Dominique stood in her office reviewing a vendor invoice while wearing a black wrap dress, gold earrings, and the kind of expression that made employees straighten papers when she walked past. Patrice stood in the doorway holding two cups of tea and a paper bag from the bakery down the street, watching her aunt with far too much knowledge for a woman who still addressed every serious topic as if it came with commentary privileges.
“Auntie Dom,” she said, stepping inside and setting the tea on the desk, “I brought breakfast, emotional support, and a question you are going to pretend not to hear.”
Dominique did not look up. “If the question involves Jamal, the answer is no.” Patrice sat down anyway, crossing one leg over the other with the boldness of youth and affection.
“That means the answer is yes, and you are trying to get there through traffic.” Dominique finally lifted her eyes, and Patrice had the sense to smile sweetly before continuing.
“He asked you about work again, didn’t he?
I can tell because you have that tight-lipped look that says somebody is getting close to the truth and you are considering whether to distract him with your cheekbones.
” Dominique pressed her pen to the invoice a little harder than necessary.
“You are too observant for someone who still thinks matching sets of furniture are optional.” Patrice shrugged.
“And you are too grown to keep telling a man you run a family service business like you own a high-end daycare for feelings.”
The comment should not have been funny, but it was, and Dominique’s laugh broke through before she could stop it.
“You are disrespectful,” she said, though her tone carried more love than correction.
Patrice leaned forward, her expression softening as the humor slipped into concern.

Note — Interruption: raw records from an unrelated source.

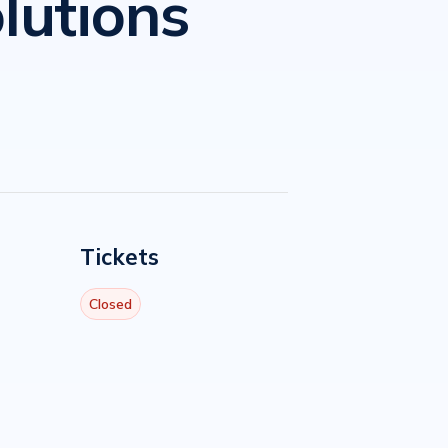
lutions
Tickets
Closed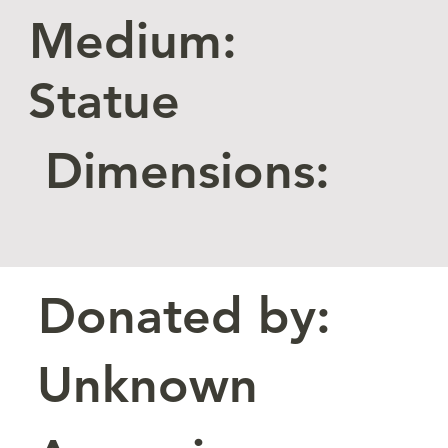
Medium:
Statue
Dimensions:
Donated by:
Unknown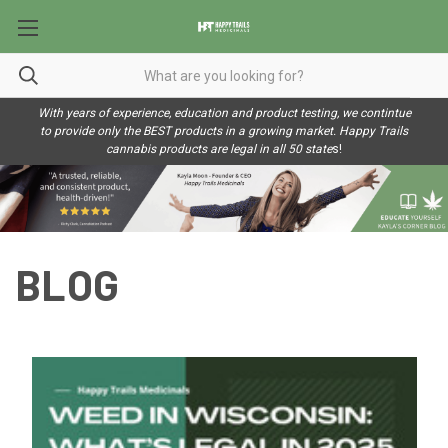
With years of experience, education and product testing, we contintue
to provide only the BEST products in a growing market. Happy Trails
cannabis products are legal in all 50 state
s!
BLOG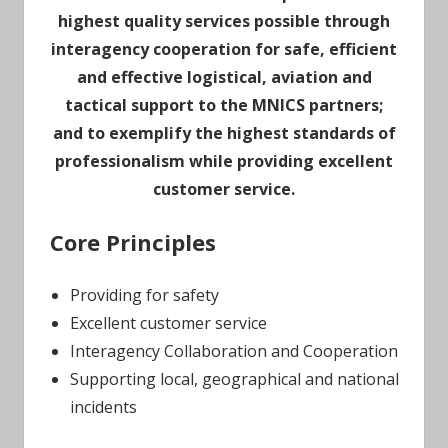
highest quality services possible through
interagency cooperation for safe, efficient
and effective logistical, aviation and
tactical support to the MNICS partners;
and to exemplify the highest standards of
professionalism while providing excellent
customer service.
Core Principles
Providing for safety
Excellent customer service
Interagency Collaboration and Cooperation
Supporting local, geographical and national
incidents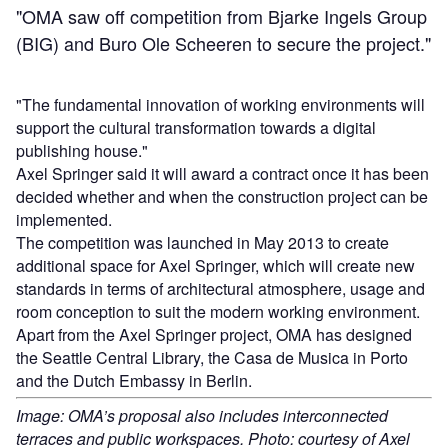
"OMA saw off competition from Bjarke Ingels Group
(BIG) and Buro Ole Scheeren to secure the project."
"The fundamental innovation of working environments will
support the cultural transformation towards a digital
publishing house."
Axel Springer said it will award a contract once it has been
decided whether and when the construction project can be
implemented.
The competition was launched in May 2013 to create
additional space for Axel Springer, which will create new
standards in terms of architectural atmosphere, usage and
room conception to suit the modern working environment.
Apart from the Axel Springer project, OMA has designed
the Seattle Central Library, the Casa de Musica in Porto
and the Dutch Embassy in Berlin.
Image: OMA’s proposal also includes interconnected
terraces and public workspaces. Photo: courtesy of Axel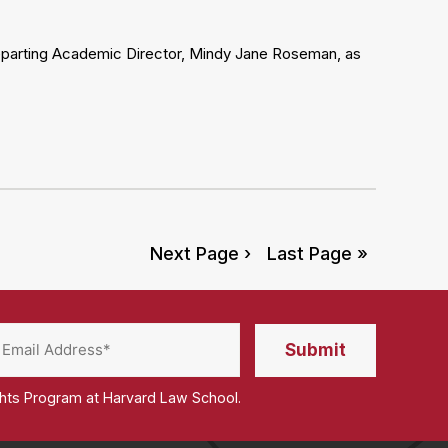
departing Academic Director, Mindy Jane Roseman, as
Next Page ›
Last Page »
ghts Program at Harvard Law School.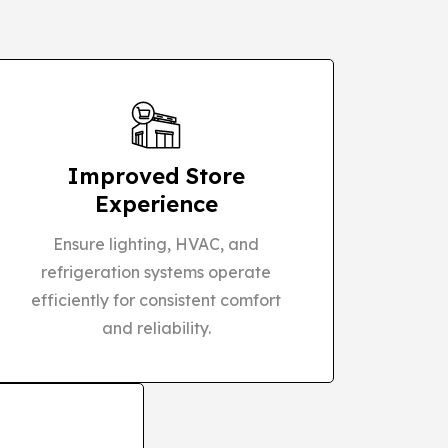
Improved Store
Experience
Ensure lighting, HVAC, and
refrigeration systems operate
efficiently for consistent comfort
and reliability.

“I am serious, Auntie Dom. Jamal is not one of those men who only likes you because you look good walking into restaurants. He listens. He remembers things. He looks at you like he is trying to understand the woman behind the beautiful. That kind of man is going to notice where the story has missing pages.” Dominique set the pen down and looked toward the doorway, where the distant sound of a staff member greeting a florist drifted down the hall.
The funeral home smelled faintly of roses, polished wood, and the tea Patrice had brought, familiar scents that had never felt like something she needed to explain to anyone who mattered.